Despite the many recruiting tools available, choosing the right candidate to fill a key position out of a sea of qualified professionals can feel like playing the lottery and hoping the numbers you picked are winners. Screening tools such as resumes, interviews, and skills tests can only tell you so much about the people on your shortlist. Knowing how they will perform on their first day on the job and whether they will engage well with the rest of the team can feel impossible to predict.
A single poor hiring decision may seem like an isolated mistake. However, just as the ripples from a pebble tossed in the lake radiate out, disturbing the water’s surface, an employee that is a poor fit affects everyone they interact with. Whether they are a cultural mismatch or fail to connect with their coworkers, their inability to mesh well with the team will lead them to disengage from their work. Their lack of engagement leads to lower personal and team productivity and, ultimately, a higher turnover rate.
Because the cost of a poor hiring decision is high, many HR specialists and recruiting firms have added another tool to their belt – the personality test. Unlike the tests circulating online and popping up on social media, recruiting personality tests are not designed to tell you what type of person you are or with whom you are most compatible. These tests are designed to screen candidates for traits that indicate they would fit your organization well and demonstrate their ability to succeed in a specific position and within the organization as a whole.
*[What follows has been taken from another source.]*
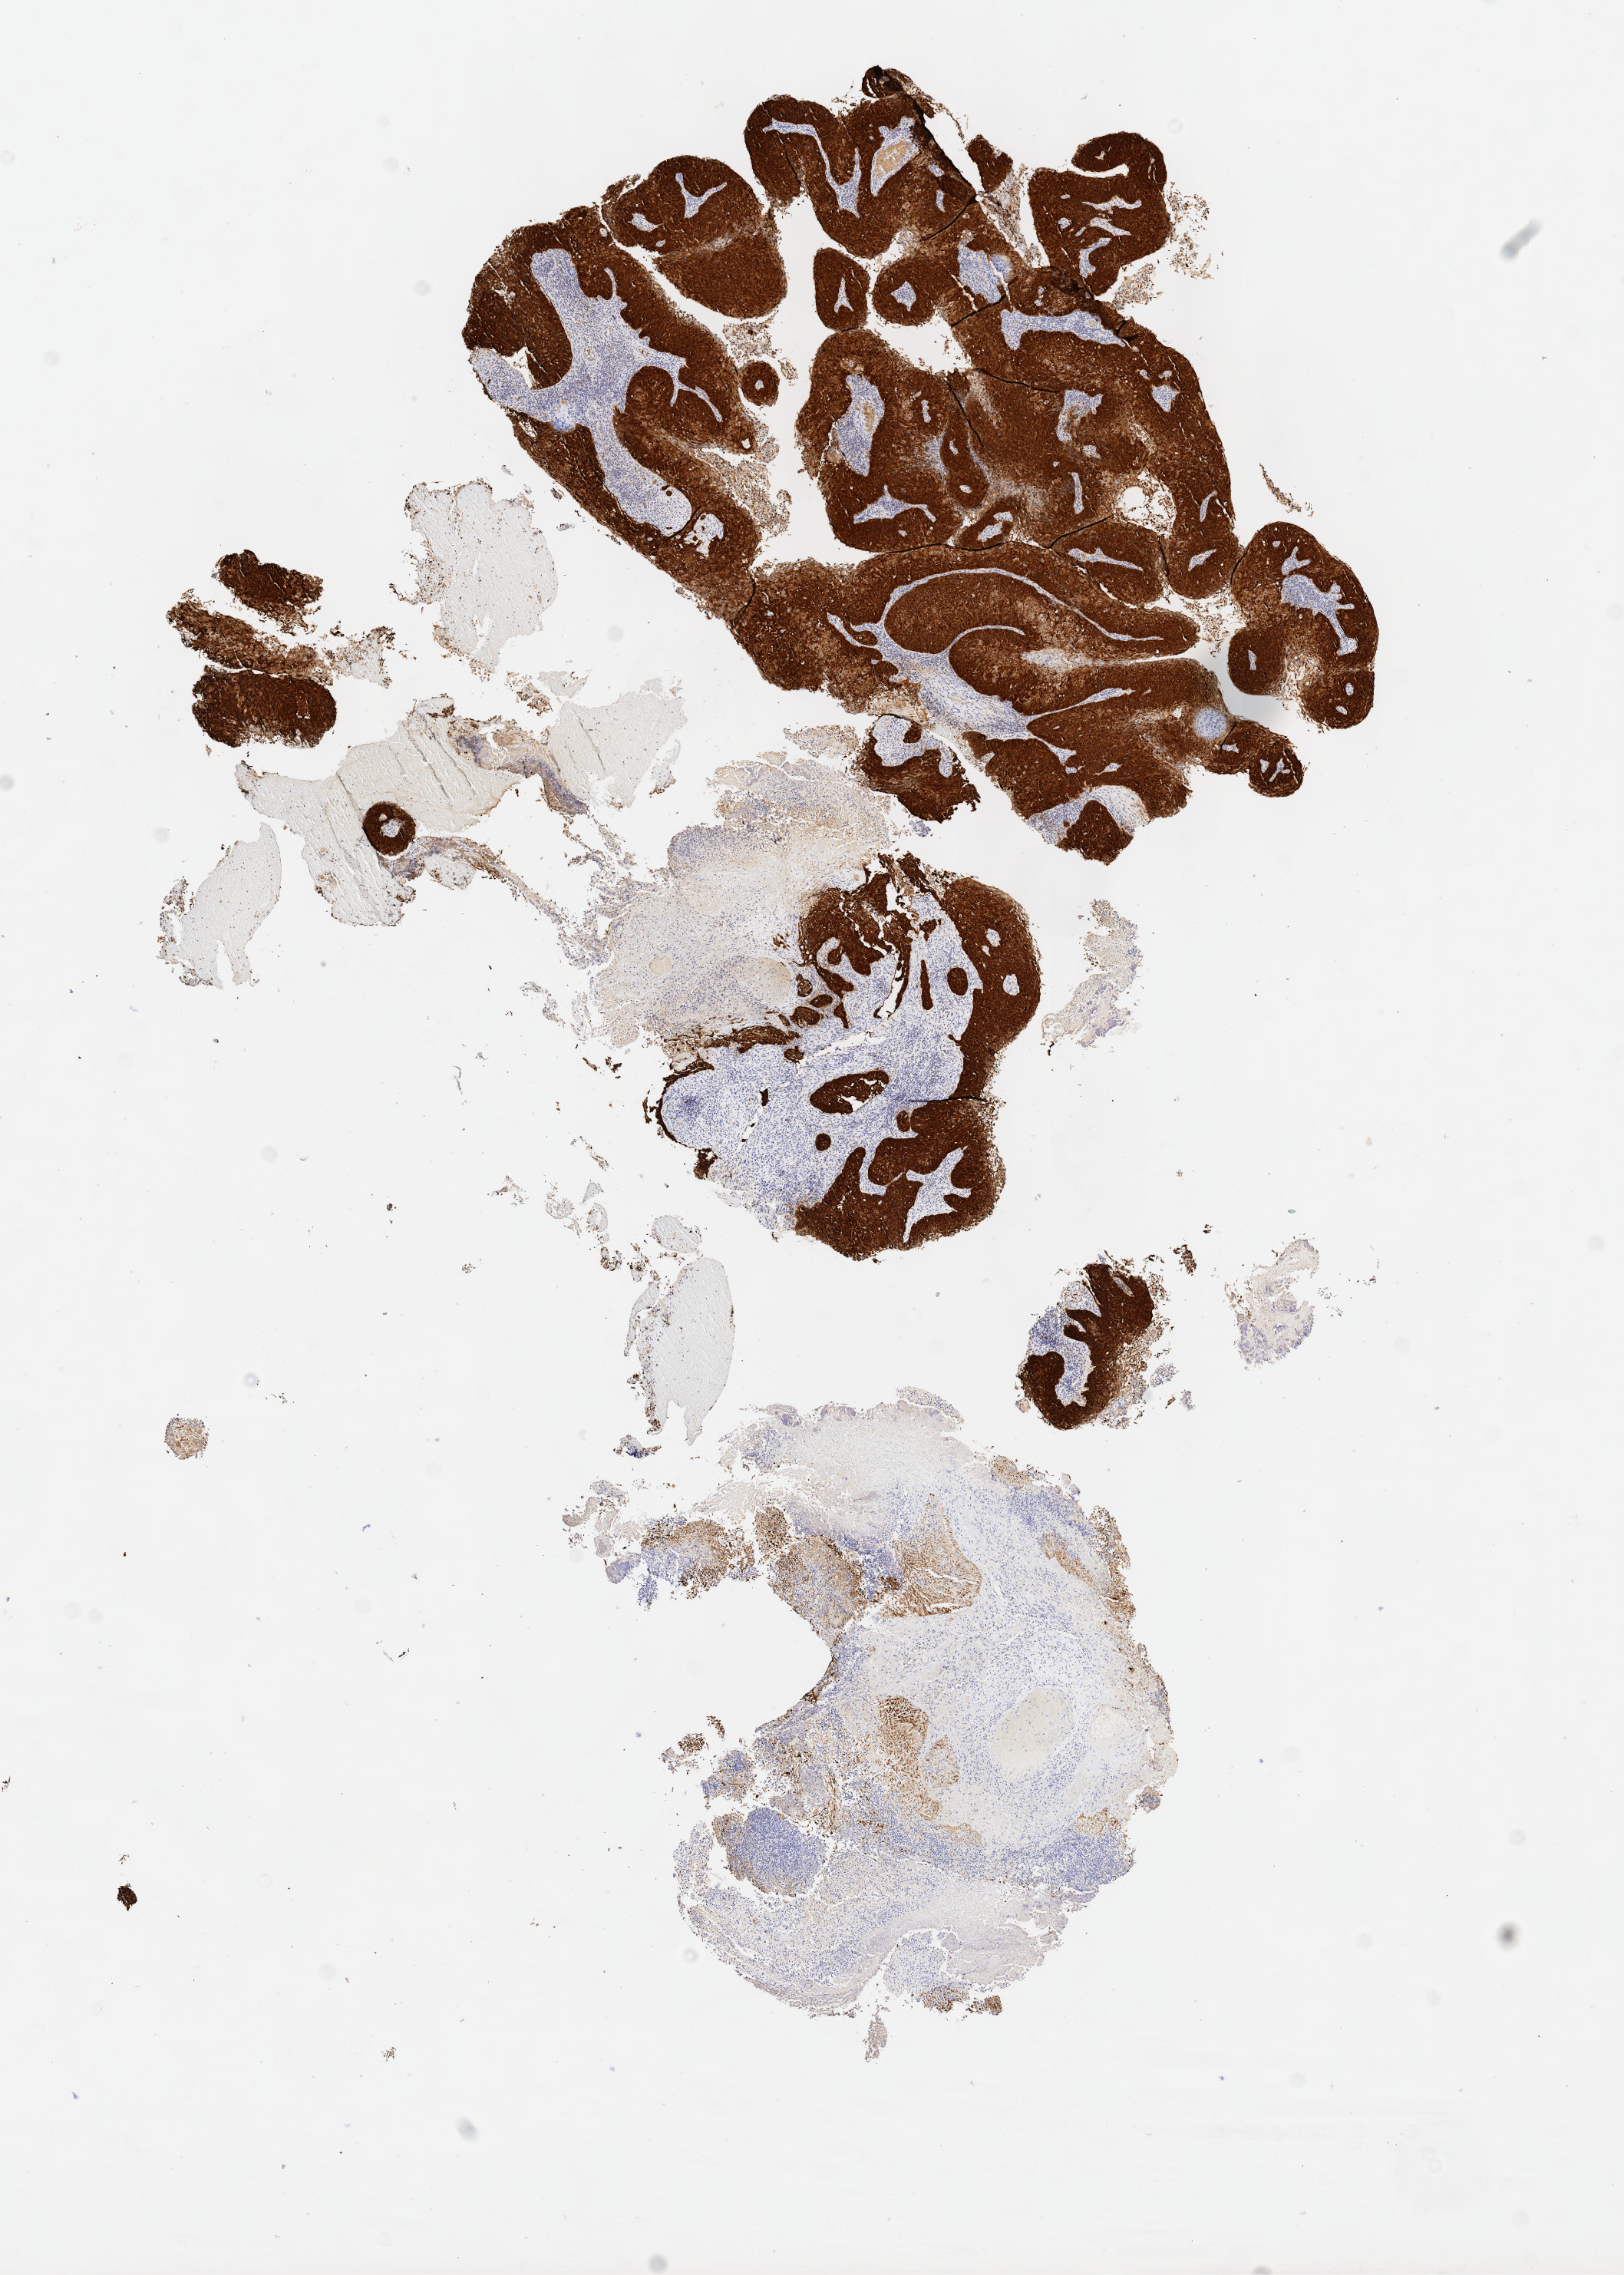
Whole-slide image, immunohistochemical stain for p16 (p16INK4a), whole scanned area (about 8.6 x 12.0 mm) shown as a low-resolution overview. Tumor tissue. Site: cervix. Patient: female, aged 46.
- diagnosis: Squamous cell carcinoma, large cell, nonkeratinizing, NOS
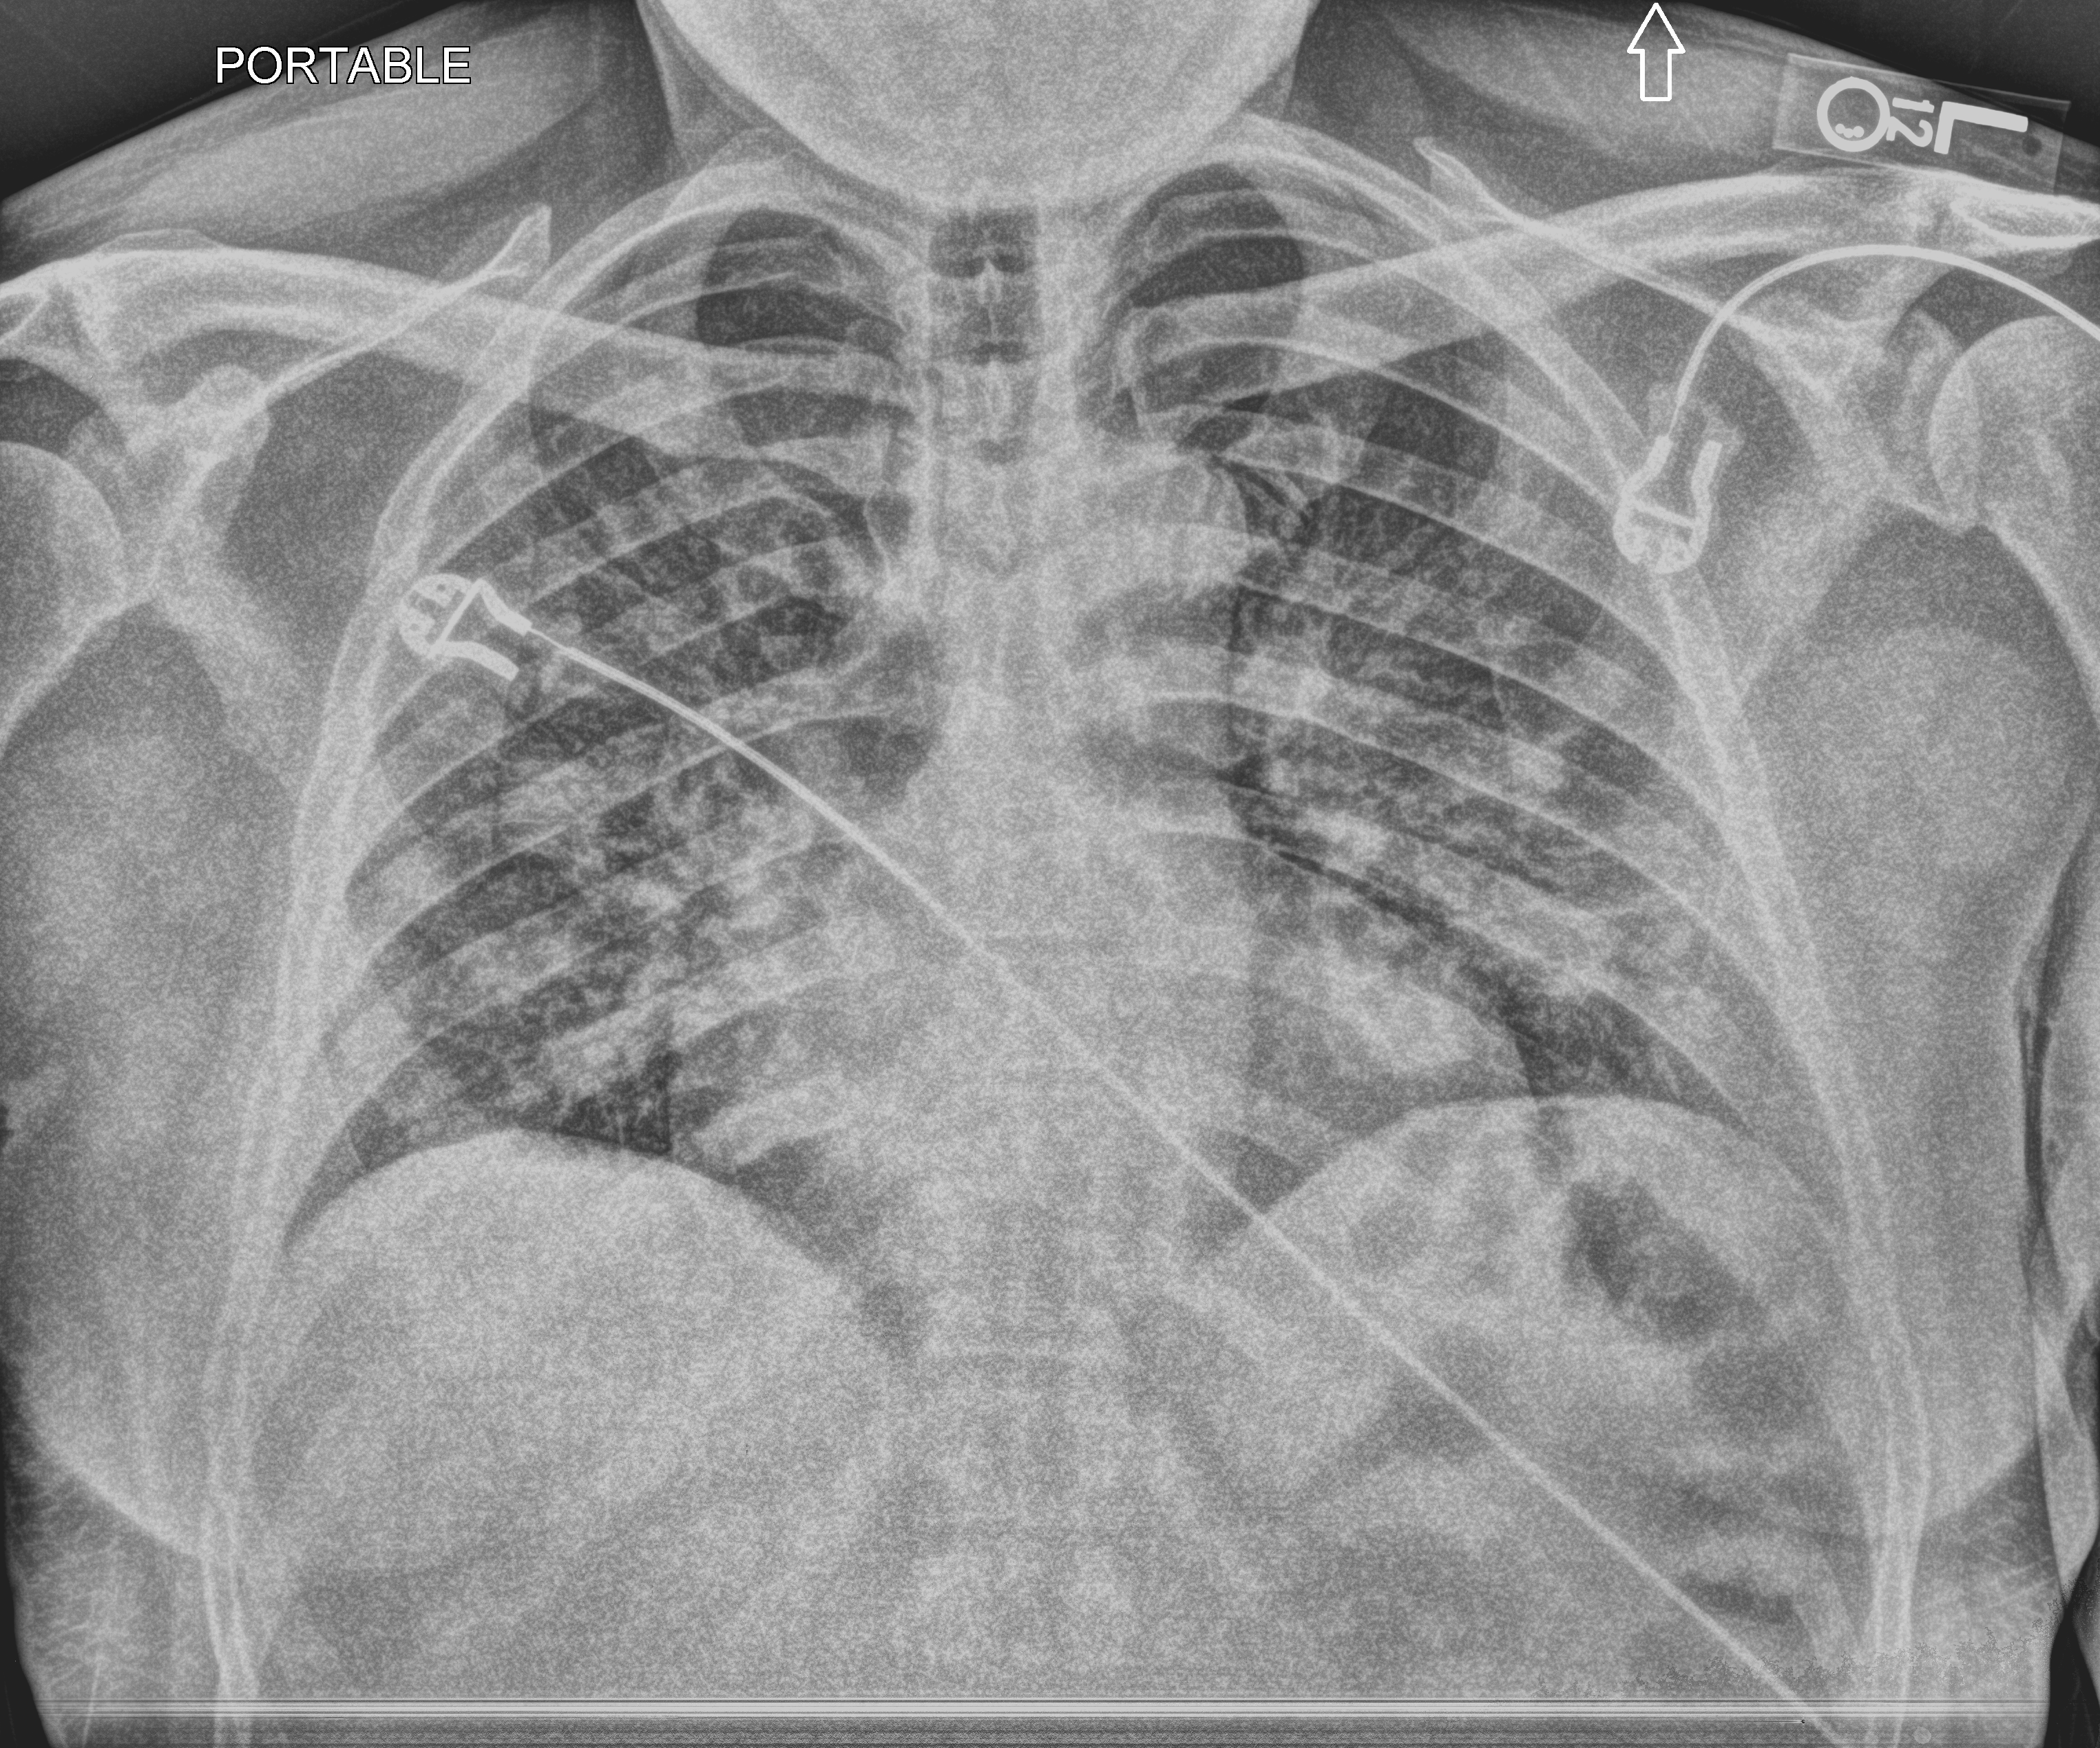
Bedside chest radiograph (computed radiography). Patient hospitalised with COVID-19; male, aged 18–59 years.
From the hospital-stay record, not from the radiograph (when in the stay this image was taken is not recorded): hypertension (admission record): yes; length of hospital stay: 5 days; mechanically ventilated during this hospital stay: no.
Gathering Information From Personality Tests
Implemented and interpreted in the right context, personality tests can inform hiring and recruitment decisions by providing valuable information about candidates in several categories.
1. Do they fit?
Your company culture is the basis for interactions between employees within the organization and with clients. Team members who share the same values, beliefs, and goals work well with one another as they strive to achieve these goals. A strong share culture creates an environment of high employee engagement, job satisfaction, and productivity.
A personality test can help you determine whether a candidate shares this same vision and goals. Would this environment inspire them to innovate and move projects forward, or would it stifle their motivation to work hard? Keep in mind that cultural fit is never a perfect match. A homogenous group of individuals leaves very little room for creative ideas and problem-solving. Some diversity in ideas and beliefs is beneficial and contributes to the growth and progress of the organization.
2. Do they have the essential skills?
Interviews with team members and skills testing can quickly reveal whether or not a candidate has the technical skills to do the job. However, every position requires proficiency in a unique set of soft skills, which are more challenging to discover during the recruitment process. Personality testing can uncover strengths or weaknesses in key areas such as problem-solving, leadership skills, conflict resolution, and decision-making, allowing decision-makers to narrow the candidate pool to those who already possess these essential skills.
3. How and how well do they learn?
Regardless of the industry, technology and best practices are constantly changing. Employees who readily learn new processes and willingly adopt new tools and technologies are an asset. Their growth helps propel the company forward and keep your organization competitive. Information from a personality test can reveal whether a candidate is likely to be a self-starter or a slow adopter. It can also help you offer training in the most helpful form to your employees.
4. Can they communicate effectively?
A candidate’s performance during job interviews can be a good indicator of their ability to communicate clearly and effectively. Daily communication with coworkers, supervisors, and clients will require a greater mastery of interpersonal interactions. Personality tests can inform you about their preferred method of communication and how proficiently they use it. A candidate who shies away from face-to-face conversations or avoids confrontation may not be your best option for a high-profile leadership position, regardless of their glowing resume and stellar recommendations.
5. Are they a productive contributor?
We all have the same number of hours in the day. Yet, what we achieve in that time varies from person to person. Highly-productive individuals share some common personality traits, which tests can reveal, including:
- Managing their time effectively
- Focusing on tasks
- Setting and working toward goals
- Prioritizing projects and tasks
- Staying well-organized
- Structuring their time
Individuals with these traits will likely be top performers that boost productivity on their team and throughout the organization.
Another Tool for Recruiting
While personality tests are a valuable tool for recruiting candidates that will excel in their position and contribute to the company’s overall success, they do have limitations. As with many other multiple-choice tests, they are not perfect. If a candidate believes an honest answer will lose them the job opportunity, they may choose an alternate answer, giving you misleading results. Leaning too heavily on the results of the personality test could result in a hiring decision that is not a good fit. Likewise, using a personality test to categorize employees does not take into account the complexity of each individual’s personality, including their strengths and weaknesses.
Personality testing can be an outstanding tool for streamlining recruiting efforts. It can assist recruitment companies with the arduous task of weeding through candidates to determine which are the most likely to thrive in the position. It can also help employers understand their team’s needs and provide the training and support necessary to achieve company goals and objectives. When used and interpreted correctly, it is an excellent tool.